少しずつだけどお手伝いペットの仕事にも慣れてきて、休日はお友達のミーちゃんと一緒に、動物専用スーパー銭湯で岩盤浴とマッサージチェアでリフレッシュ…の後は猫アパート(お手伝いペット専用で、家具付きニャ)でビールで乾杯する楽しみも見つかった頃、お手伝いペット派遣会社の社長さんから
「あ、ミケさん?いつもありがとうね。ミケさん、前に住み込みの仕事でも構わない…って言ってたよね?」
と一本の電話がかかってきたニャ。
「こちらこそ、いつもお世話になってます。はい、住み込みのお仕事もやってみたいかな…って。」
電話口から顔は見えないけど、たぶん社長さんはすごく安心した表情で
「よーかったー!!悪いんだけど、急募の話が来てさぁ、2歳ぐらい?のお子さんがいるお家らしいんだけど住み込み希望なんだわ。明日10時に一度話聞きに行ってくんない?」
と一息で話したニャ。
「大丈夫です。

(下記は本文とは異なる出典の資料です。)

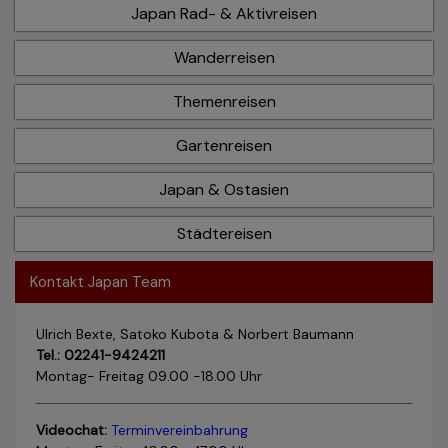
Japan Rad- & Aktivreisen
Wanderreisen
Themenreisen
Gartenreisen
Japan & Ostasien
Städtereisen
Kontakt Japan Team
Ulrich Bexte, Satoko Kubota & Norbert Baumann
Tel.: 02241-9424211
Montag- Freitag 09.00 -18.00 Uhr
Videochat:
Terminvereinbahrung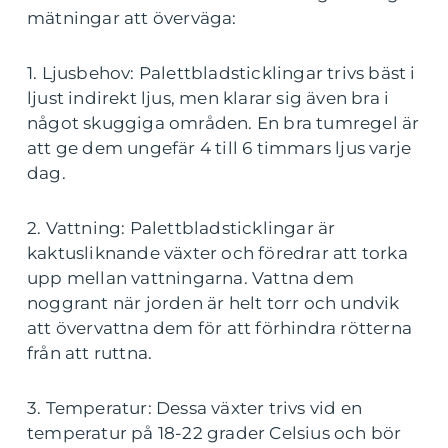
mätningar att överväga:
1. Ljusbehov: Palettbladsticklingar trivs bäst i
ljust indirekt ljus, men klarar sig även bra i
något skuggiga områden. En bra tumregel är
att ge dem ungefär 4 till 6 timmars ljus varje
dag.
2. Vattning: Palettbladsticklingar är
kaktusliknande växter och föredrar att torka
upp mellan vattningarna. Vattna dem
noggrant när jorden är helt torr och undvik
att övervattna dem för att förhindra rötterna
från att ruttna.
3. Temperatur: Dessa växter trivs vid en
temperatur på 18-22 grader Celsius och bör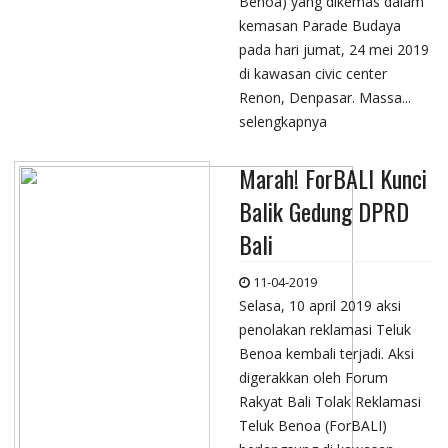
Benoa) yang dikemas dalam
kemasan Parade Budaya
pada hari jumat, 24 mei 2019
di kawasan civic center
Renon, Denpasar. Massa...
selengkapnya
Marah! ForBALI Kunci
Balik Gedung DPRD
Bali
11-04-2019
Selasa, 10 april 2019 aksi
penolakan reklamasi Teluk
Benoa kembali terjadi. Aksi
digerakkan oleh Forum
Rakyat Bali Tolak Reklamasi
Teluk Benoa (ForBALI)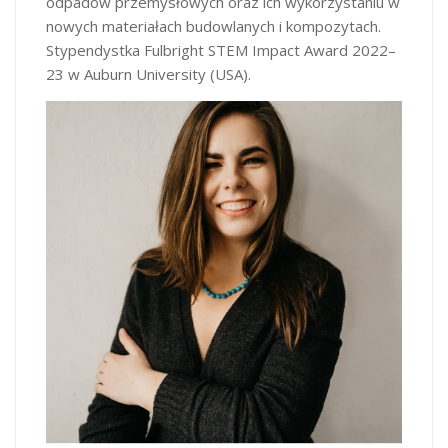
odpadów przemysłowych oraz ich wykorzystaniu w
nowych materiałach budowlanych i kompozytach.
Stypendystka Fulbright STEM Impact Award 2022–
23 w Auburn University (USA).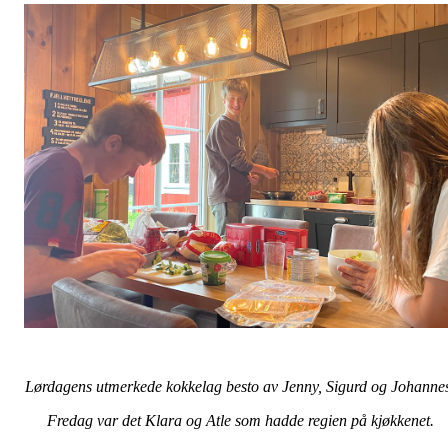
Lørdagens utmerkede kokkelag besto av Jenny, Sigurd og Johanne
Fredag var det Klara og Atle som hadde regien på kjøkkenet.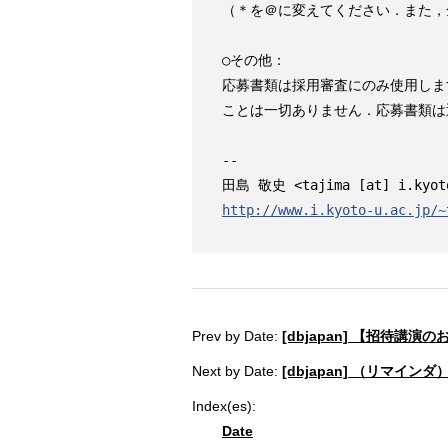
（＊を＠に変えてください．また，
○その他：

応募書類は採用審査にのみ使用しま
ことは一切ありません．応募書類は
--

http://www.i.kyoto-u.ac.jp/~
Prev by Date:
[dbjapan] 【招待講演のお
Next by Date:
[dbjapan] （リマイン
Index(es):
Date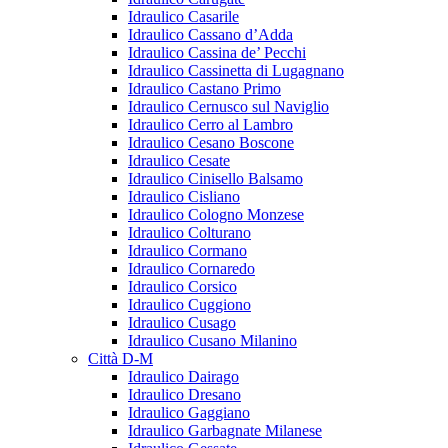
Idraulico Casarile
Idraulico Cassano d’Adda
Idraulico Cassina de’ Pecchi
Idraulico Cassinetta di Lugagnano
Idraulico Castano Primo
Idraulico Cernusco sul Naviglio
Idraulico Cerro al Lambro
Idraulico Cesano Boscone
Idraulico Cesate
Idraulico Cinisello Balsamo
Idraulico Cisliano
Idraulico Cologno Monzese
Idraulico Colturano
Idraulico Cormano
Idraulico Cornaredo
Idraulico Corsico
Idraulico Cuggiono
Idraulico Cusago
Idraulico Cusano Milanino
Città D-M
Idraulico Dairago
Idraulico Dresano
Idraulico Gaggiano
Idraulico Garbagnate Milanese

家族構成とかスマホ(お手伝いペットはGPS内蔵バンド&専用スマホ必携ニャ)にメール送って貰えますか?」
と尋ねると、何だか気まずそうに
「あ〜…明日、ご家族と直接お話して貰ったらいいから。僕も電話でしか話してないけど、気さくそうな人だったよ。緊急連絡先と家までのナビはすぐ送るからよろしく〜。」
と電話を切られてしまったニャ。
住み込み希望の割には事前情報が少ないことと、社長さんの様子が気にはなったけど、
「まあ、住み込みの方が早くお金貯まるしとりあえず明日行ってみるニャ〜」
と思うことにした5秒後、眠りについたニャ。
この時は、まさかニュースに出たような子のお世話をすることになるなんて、夢にも思わなかったニャ。